- Genre: Science fiction / Comedy / Children's television series
- Created by: Stephen Edmondson Jerome Vincent
- Starring: Mark Arden Ann Bryson Robin Kingsland Linden Kirk Bernard Wright
- Country of origin: United Kingdom
- Original language: English
- No. of seasons: 3
- No. of episodes: 39

Original release
- Network: BBC One
- Release: 29 September 1992 – 20 December 1994

= Spacevets =

Spacevets is a 39-episode children's sci-fi show about a motley crew of misfit intergalactic space vets, broadcast from 1992 to 1994. The concept was devised by Stephen Edmondson and Jerome Vincent, but the characters were created by writer Christopher Middleton, and most of the 39 episodes written by him, too.

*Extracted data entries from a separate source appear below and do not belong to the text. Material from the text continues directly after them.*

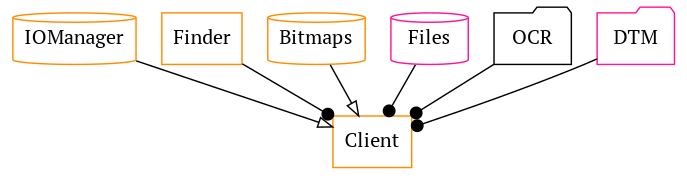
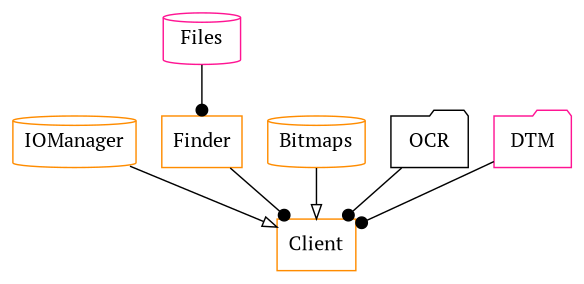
  digraph {
    fontname="PT Serif"
    node [color=darkorange fontname="PT Serif" shape=cylinder]
    edge [arrowhead=dot fontname="PT Serif"]
    IOManager
    Client [shape=box]
    Finder [shape=box]
    Bitmaps
    Files [color=deeppink]
    OCR [color=black shape=folder]
    DTM [color=deeppink shape=folder]
    IOManager -> Client [arrowhead=onormal]
    Finder -> Client
    Bitmaps -> Client [arrowhead=onormal]
-   Files -> Client
+   Files -> Finder
    OCR -> Client
    DTM -> Client
  }
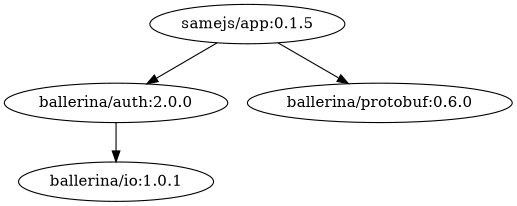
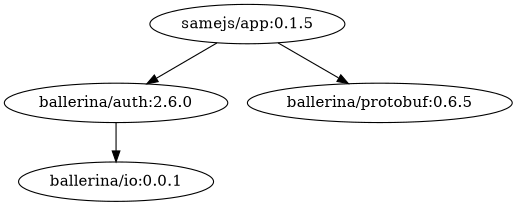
  digraph {
    fontname="DejaVu Serif"
    node [fontname="DejaVu Serif"]
    edge [fontname="DejaVu Serif"]
    n1 [label="samejs/app:0.1.5"]
-   "ballerina/auth:2.0.0"
-   "ballerina/protobuf:0.6.0"
-   "ballerina/io:1.0.1"
+   "ballerina/auth:2.0.0" [label="ballerina/auth:2.6.0"]
+   "ballerina/protobuf:0.6.0" [label="ballerina/protobuf:0.6.5"]
+   "ballerina/io:1.0.1" [label="ballerina/io:0.0.1"]
    n1 -> "ballerina/auth:2.0.0"
    n1 -> "ballerina/protobuf:0.6.0"
    "ballerina/auth:2.0.0" -> "ballerina/io:1.0.1"
  }
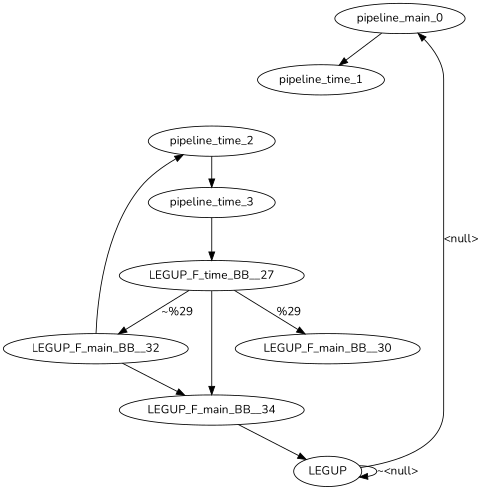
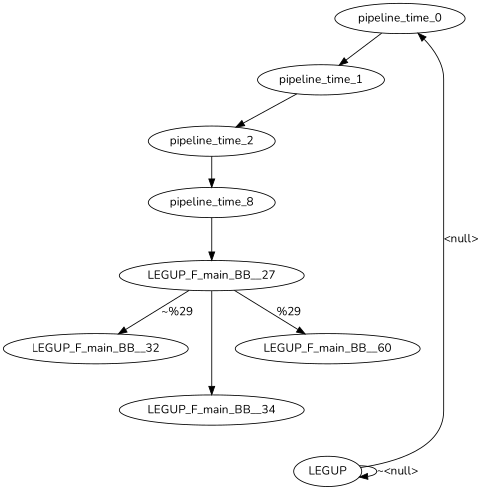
  digraph {
    fontname=Nunito
    node [fontname=Nunito]
    edge [fontname=Nunito]
-   n1 [label=pipeline_main_0]
+   n1 [label=pipeline_time_0]
    n2 [label=pipeline_time_1]
    n3 [label=pipeline_time_2]
    n4 [label=LEGUP]
-   n5 [label=pipeline_time_3]
-   n6 [label=LEGUP_F_time_BB__27]
-   n7 [label=LEGUP_F_main_BB__30]
+   n5 [label=pipeline_time_8]
+   n6 [label=LEGUP_F_main_BB__27]
+   n7 [label=LEGUP_F_main_BB__60]
    n8 [label=LEGUP_F_main_BB__32]
    n9 [label=LEGUP_F_main_BB__34]
    n1 -> n2
-   n8 -> n3
+   n2 -> n3
    n3 -> n5
    n4 -> n1 [label="<null>"]
    n4 -> n4 [label="~<null>"]
    n5 -> n6
    n6 -> n7 [label="%29"]
    n6 -> n8 [label="~%29"]
    n6 -> n9
-   n8 -> n9
-   n9 -> n4
  }
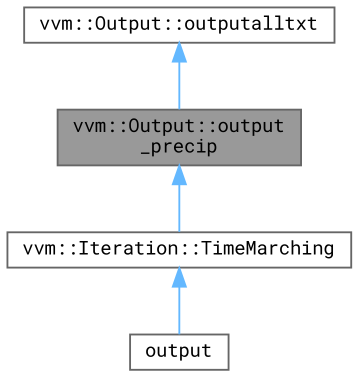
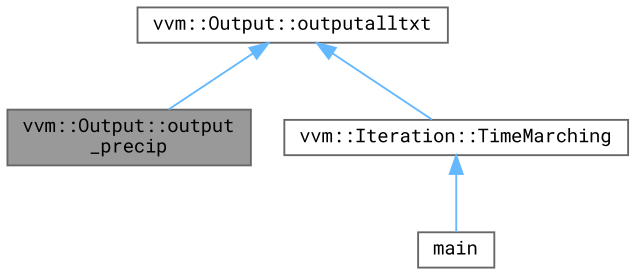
  digraph {
    fontname="Roboto Mono"
    rankdir=TB
    node [color=grey40 fillcolor=white fontname="Roboto Mono" fontsize=10 shape=box style=filled]
    edge [color=steelblue1 dir=back fontname="Roboto Mono" fontsize=10 labelfontname=Helvetica labelfontsize=10 style=solid]
    n1 [color=gray40 fillcolor=grey60 fontcolor=black height=0.2 label="vvm::Output::output\l_precip" width=0.4]
    n2 [height=0.2 label="vvm::Output::outputalltxt" width=0.4]
    n3 [height=0.2 label="vvm::Iteration::TimeMarching" width=0.4]
-   n4 [height=0.2 label=output width=0.4]
+   n4 [height=0.2 label=main width=0.4]
    n2 -> n1
-   n1 -> n3
+   n2 -> n3
    n3 -> n4
  }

Music for the series was produced by former Doctor Who composer Dominic Glynn.

==Premise==
They travel the cosmos in the spaceship Dispensable helping alien life forms in need, and transporting "The Meeloue" the rarest and most precious star in the universe, which when you place your hand on it will release a holographic string of words saying what you're thinking.

==Cast==
- Mark Arden as Captain Skip Chip
- Ann Bryson as Mona (The Receptionist)
- Bernard Wright as No. 2
- Robin Kingsland as Dogsbody
- Linden Kirk as Captain K. Pubble
- William Mannering, as Captain (series 2)

==History==
The television show had 39 episodes over three seasons. Each episode was 15 minutes. The first season ran from 29 September 1992 to 22 December 1992, the second season ran from 28 September 1993 to 21 December 1993, and the third season ran from 27 September 1994 to 6 December 1994.

==Home media==
One known VHS release was made of the series, it had five episodes from the second series of the show, including: 'The Shrunken Brain', 'Riddle of the Sands And Caves of Doom', 'Menace of the Machines' and 'Sunday Rotten Sunday'.

==Reception==
In a positive review, the historian Mark Lewisohn praised Spacevets, writing, "An above-average entry in the children's sitcom genre, with a witty script and interesting characters and situations. Like a cross between All Creatures Great And Small and Red Dwarf, Spacevets had a classy look and a neat set that belied its relatively small budget."